▸ **WHAT IS BEING ASKED**
Would you quote the material below in full and unchanged?

▸ **DATA SUPPLIED**
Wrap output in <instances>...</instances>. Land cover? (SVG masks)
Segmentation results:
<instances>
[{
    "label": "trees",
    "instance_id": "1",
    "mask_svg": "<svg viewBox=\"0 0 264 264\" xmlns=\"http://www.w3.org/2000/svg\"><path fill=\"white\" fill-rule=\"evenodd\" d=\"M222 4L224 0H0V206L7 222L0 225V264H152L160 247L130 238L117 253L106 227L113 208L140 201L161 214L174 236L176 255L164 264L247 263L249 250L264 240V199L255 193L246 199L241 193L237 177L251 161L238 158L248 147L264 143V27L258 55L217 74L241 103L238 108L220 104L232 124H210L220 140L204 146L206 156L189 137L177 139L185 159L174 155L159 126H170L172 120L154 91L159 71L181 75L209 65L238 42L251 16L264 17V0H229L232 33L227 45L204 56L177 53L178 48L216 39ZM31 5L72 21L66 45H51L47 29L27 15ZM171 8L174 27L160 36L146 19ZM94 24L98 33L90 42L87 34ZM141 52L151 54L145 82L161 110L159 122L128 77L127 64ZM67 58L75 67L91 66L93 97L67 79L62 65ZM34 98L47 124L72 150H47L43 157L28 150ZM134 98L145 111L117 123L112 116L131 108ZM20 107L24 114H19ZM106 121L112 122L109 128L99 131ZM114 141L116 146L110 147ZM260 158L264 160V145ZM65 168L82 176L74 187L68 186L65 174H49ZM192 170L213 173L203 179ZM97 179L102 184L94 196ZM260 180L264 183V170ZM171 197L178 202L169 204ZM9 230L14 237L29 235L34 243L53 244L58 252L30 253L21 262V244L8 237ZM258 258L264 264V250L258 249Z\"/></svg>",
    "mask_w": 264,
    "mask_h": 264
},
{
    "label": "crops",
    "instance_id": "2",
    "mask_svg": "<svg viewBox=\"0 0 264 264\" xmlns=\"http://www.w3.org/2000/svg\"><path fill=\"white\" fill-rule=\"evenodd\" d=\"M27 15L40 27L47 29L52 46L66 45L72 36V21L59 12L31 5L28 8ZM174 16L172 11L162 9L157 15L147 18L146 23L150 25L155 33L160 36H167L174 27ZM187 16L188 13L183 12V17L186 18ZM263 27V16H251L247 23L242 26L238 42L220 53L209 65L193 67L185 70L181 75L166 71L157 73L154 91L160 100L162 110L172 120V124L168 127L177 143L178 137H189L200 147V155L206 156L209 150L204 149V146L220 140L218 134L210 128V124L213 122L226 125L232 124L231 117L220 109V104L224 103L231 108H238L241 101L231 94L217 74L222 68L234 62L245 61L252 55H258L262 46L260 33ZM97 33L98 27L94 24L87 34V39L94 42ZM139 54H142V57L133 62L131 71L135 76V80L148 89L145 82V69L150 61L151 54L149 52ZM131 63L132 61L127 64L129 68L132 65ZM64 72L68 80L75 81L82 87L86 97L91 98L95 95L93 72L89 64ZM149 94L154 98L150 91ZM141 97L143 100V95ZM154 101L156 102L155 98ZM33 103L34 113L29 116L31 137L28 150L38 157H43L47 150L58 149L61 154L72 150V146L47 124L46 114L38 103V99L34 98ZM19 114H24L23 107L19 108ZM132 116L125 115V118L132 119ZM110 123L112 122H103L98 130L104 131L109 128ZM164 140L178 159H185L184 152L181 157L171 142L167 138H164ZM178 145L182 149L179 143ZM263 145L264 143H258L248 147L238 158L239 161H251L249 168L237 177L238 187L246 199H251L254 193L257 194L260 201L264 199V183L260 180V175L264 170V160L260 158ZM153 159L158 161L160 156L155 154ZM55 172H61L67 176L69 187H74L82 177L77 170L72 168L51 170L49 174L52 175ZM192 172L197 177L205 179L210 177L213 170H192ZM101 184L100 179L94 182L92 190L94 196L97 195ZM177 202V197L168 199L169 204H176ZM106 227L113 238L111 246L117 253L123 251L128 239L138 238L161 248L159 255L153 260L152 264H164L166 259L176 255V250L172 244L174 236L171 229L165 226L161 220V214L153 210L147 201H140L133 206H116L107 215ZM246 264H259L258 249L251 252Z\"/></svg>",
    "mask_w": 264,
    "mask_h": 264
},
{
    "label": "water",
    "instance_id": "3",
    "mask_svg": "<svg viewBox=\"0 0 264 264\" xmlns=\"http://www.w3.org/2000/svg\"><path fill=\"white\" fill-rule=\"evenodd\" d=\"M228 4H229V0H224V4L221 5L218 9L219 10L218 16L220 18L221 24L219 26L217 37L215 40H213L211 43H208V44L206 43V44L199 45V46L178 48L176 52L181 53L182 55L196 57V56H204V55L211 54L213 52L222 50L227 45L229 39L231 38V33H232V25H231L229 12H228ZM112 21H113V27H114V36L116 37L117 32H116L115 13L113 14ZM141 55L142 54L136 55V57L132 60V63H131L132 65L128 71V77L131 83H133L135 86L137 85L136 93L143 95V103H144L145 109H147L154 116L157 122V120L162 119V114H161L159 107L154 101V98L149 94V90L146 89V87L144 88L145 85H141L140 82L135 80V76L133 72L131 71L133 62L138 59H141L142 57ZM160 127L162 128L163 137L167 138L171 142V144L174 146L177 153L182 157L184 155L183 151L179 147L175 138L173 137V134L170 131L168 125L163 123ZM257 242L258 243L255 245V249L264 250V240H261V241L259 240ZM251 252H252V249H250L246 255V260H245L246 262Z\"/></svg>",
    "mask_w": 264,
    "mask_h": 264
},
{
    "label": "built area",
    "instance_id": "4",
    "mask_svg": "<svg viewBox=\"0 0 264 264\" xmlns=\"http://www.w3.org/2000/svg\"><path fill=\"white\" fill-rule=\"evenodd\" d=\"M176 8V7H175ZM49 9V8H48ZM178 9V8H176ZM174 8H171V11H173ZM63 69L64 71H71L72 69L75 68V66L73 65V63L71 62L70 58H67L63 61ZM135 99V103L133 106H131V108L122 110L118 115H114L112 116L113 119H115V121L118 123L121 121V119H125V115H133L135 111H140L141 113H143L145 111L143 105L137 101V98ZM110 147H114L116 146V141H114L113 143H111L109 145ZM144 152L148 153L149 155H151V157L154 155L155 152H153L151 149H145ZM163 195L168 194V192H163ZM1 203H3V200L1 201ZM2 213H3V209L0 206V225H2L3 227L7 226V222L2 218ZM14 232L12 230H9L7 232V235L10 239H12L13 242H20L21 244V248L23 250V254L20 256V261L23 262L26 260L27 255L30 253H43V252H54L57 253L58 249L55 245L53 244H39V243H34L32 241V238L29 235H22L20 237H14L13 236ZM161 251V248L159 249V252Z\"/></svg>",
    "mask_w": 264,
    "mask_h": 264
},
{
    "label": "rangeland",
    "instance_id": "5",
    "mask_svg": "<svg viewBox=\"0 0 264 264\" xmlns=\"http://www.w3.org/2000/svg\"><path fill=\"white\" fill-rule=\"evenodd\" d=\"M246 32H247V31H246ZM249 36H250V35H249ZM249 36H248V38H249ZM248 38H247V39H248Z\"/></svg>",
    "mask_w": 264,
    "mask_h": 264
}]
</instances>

▸ **TASK OUTPUT**
Wrap output in <instances>...</instances>. Land cover? (SVG masks)
Segmentation results:
<instances>
[{
    "label": "trees",
    "instance_id": "1",
    "mask_svg": "<svg viewBox=\"0 0 264 264\" xmlns=\"http://www.w3.org/2000/svg\"><path fill=\"white\" fill-rule=\"evenodd\" d=\"M222 4L224 0H0V206L7 222L0 225V264H152L160 247L130 238L117 253L106 227L113 208L140 201L161 214L174 236L176 255L164 264L247 263L249 250L264 240V199L255 193L246 199L241 193L237 177L251 161L238 158L248 147L264 143V27L258 55L217 74L241 103L238 108L220 104L232 124H210L220 140L204 146L206 156L189 137L177 139L185 159L174 155L159 126H170L172 120L154 91L159 71L181 75L209 65L238 42L251 16L264 17V0H229L232 33L227 45L204 56L177 53L178 48L216 39ZM31 5L72 21L66 45H51L47 29L27 15ZM171 8L174 27L160 36L146 19ZM94 24L98 33L90 42L87 34ZM141 52L151 54L145 82L161 110L159 122L128 77L127 64ZM67 58L75 67L91 66L93 97L67 79L62 65ZM34 98L47 124L72 150H47L43 157L28 150ZM134 98L145 111L117 123L112 116L131 108ZM20 107L24 114H19ZM106 121L112 122L109 128L99 131ZM114 141L116 146L110 147ZM260 158L264 160V145ZM65 168L82 176L74 187L68 186L65 174H49ZM192 170L213 173L203 179ZM97 179L102 184L94 196ZM260 180L264 183V170ZM171 197L178 202L169 204ZM9 230L14 237L29 235L34 243L53 244L58 252L30 253L21 262V244L8 237ZM258 258L264 264V250L258 249Z\"/></svg>",
    "mask_w": 264,
    "mask_h": 264
},
{
    "label": "crops",
    "instance_id": "2",
    "mask_svg": "<svg viewBox=\"0 0 264 264\" xmlns=\"http://www.w3.org/2000/svg\"><path fill=\"white\" fill-rule=\"evenodd\" d=\"M27 15L40 27L47 29L52 46L66 45L72 36V21L59 12L31 5L28 8ZM174 16L172 11L162 9L157 15L147 18L146 23L150 25L155 33L160 36H167L174 27ZM187 16L188 13L183 12V17L186 18ZM263 27V16H251L247 23L242 26L238 42L220 53L209 65L193 67L185 70L181 75L166 71L157 73L154 91L160 100L162 110L172 120V124L168 127L177 143L178 137H189L200 147V155L206 156L209 150L204 149V146L220 140L218 134L210 128V124L213 122L226 125L232 124L231 117L220 109V104L224 103L231 108H238L241 101L231 94L217 74L222 68L234 62L245 61L252 55H258L262 46L260 33ZM97 33L98 27L94 24L87 34V39L94 42ZM139 54H142V57L133 62L131 71L135 76V80L148 89L145 82V69L150 61L151 54L149 52ZM131 63L132 61L127 64L129 68L132 65ZM64 72L68 80L75 81L82 87L86 97L91 98L95 95L93 72L89 64ZM149 94L154 98L150 91ZM141 97L143 100V95ZM154 101L156 102L155 98ZM33 103L34 113L29 116L31 137L28 150L38 157H43L47 150L58 149L61 154L72 150V146L47 124L46 114L38 103V99L34 98ZM19 114H24L23 107L19 108ZM132 116L125 115V118L132 119ZM110 123L112 122H103L98 130L104 131L109 128ZM164 140L178 159H185L184 152L181 157L171 142L167 138H164ZM178 145L182 149L179 143ZM263 145L264 143H258L248 147L238 158L239 161H251L249 168L237 177L238 187L246 199H251L254 193L257 194L260 201L264 199V183L260 180V175L264 170V160L260 158ZM153 159L158 161L160 156L155 154ZM55 172H61L67 176L69 187H74L82 177L77 170L72 168L51 170L49 174L52 175ZM192 172L197 177L205 179L210 177L213 170H192ZM101 184L100 179L94 182L92 190L94 196L97 195ZM177 202V197L168 199L169 204H176ZM106 227L113 238L111 246L117 253L123 251L128 239L138 238L161 248L159 255L153 260L152 264H164L166 259L176 255V250L172 244L174 236L171 229L165 226L161 220V214L153 210L147 201H140L133 206H116L107 215ZM246 264H259L258 249L251 252Z\"/></svg>",
    "mask_w": 264,
    "mask_h": 264
},
{
    "label": "water",
    "instance_id": "3",
    "mask_svg": "<svg viewBox=\"0 0 264 264\" xmlns=\"http://www.w3.org/2000/svg\"><path fill=\"white\" fill-rule=\"evenodd\" d=\"M228 4H229V0H224V4L221 5L218 9L219 10L218 16L220 18L221 24L219 26L217 37L215 40H213L211 43H208V44L206 43V44L199 45V46L178 48L176 52L181 53L182 55L196 57V56H204V55L211 54L213 52L222 50L227 45L229 39L231 38V33H232V25H231L229 12H228ZM112 21H113V27H114V36L116 37L117 32H116L115 13L113 14ZM141 55L142 54L136 55V57L132 60V63H131L132 65L128 71V77L131 83H133L135 86L137 85L136 93L143 95V103H144L145 109H147L154 116L157 122V120L162 119V114H161L159 107L154 101V98L149 94V90L146 89V87L144 88L145 85H141L140 82L135 80V76L133 72L131 71L133 62L138 59H141L142 57ZM160 127L162 128L163 137L167 138L171 142V144L174 146L177 153L182 157L184 155L183 151L179 147L175 138L173 137V134L170 131L168 125L163 123ZM257 242L258 243L255 245V249L264 250V240H261V241L259 240ZM251 252H252V249H250L246 255V260H245L246 262Z\"/></svg>",
    "mask_w": 264,
    "mask_h": 264
},
{
    "label": "built area",
    "instance_id": "4",
    "mask_svg": "<svg viewBox=\"0 0 264 264\" xmlns=\"http://www.w3.org/2000/svg\"><path fill=\"white\" fill-rule=\"evenodd\" d=\"M176 8V7H175ZM49 9V8H48ZM178 9V8H176ZM174 8H171V11H173ZM63 69L64 71H71L72 69L75 68V66L73 65V63L71 62L70 58H67L63 61ZM135 99V103L133 106H131V108L122 110L118 115H114L112 116L113 119H115V121L118 123L121 121V119H125V115H133L135 111H140L141 113H143L145 111L143 105L137 101V98ZM110 147H114L116 146V141H114L113 143H111L109 145ZM144 152L148 153L149 155H151V157L154 155L155 152H153L151 149H145ZM163 195L168 194V192H163ZM1 203H3V200L1 201ZM2 213H3V209L0 206V225H2L3 227L7 226V222L2 218ZM14 232L12 230H9L7 232V235L10 239H12L13 242H20L21 244V248L23 250V254L20 256V261L23 262L26 260L27 255L30 253H43V252H54L57 253L58 249L55 245L53 244H39V243H34L32 241V238L29 235H22L20 237H14L13 236ZM161 251V248L159 249V252Z\"/></svg>",
    "mask_w": 264,
    "mask_h": 264
},
{
    "label": "rangeland",
    "instance_id": "5",
    "mask_svg": "<svg viewBox=\"0 0 264 264\" xmlns=\"http://www.w3.org/2000/svg\"><path fill=\"white\" fill-rule=\"evenodd\" d=\"M246 32H247V31H246ZM249 36H250V35H249ZM249 36H248V38H249ZM248 38H247V39H248Z\"/></svg>",
    "mask_w": 264,
    "mask_h": 264
}]
</instances>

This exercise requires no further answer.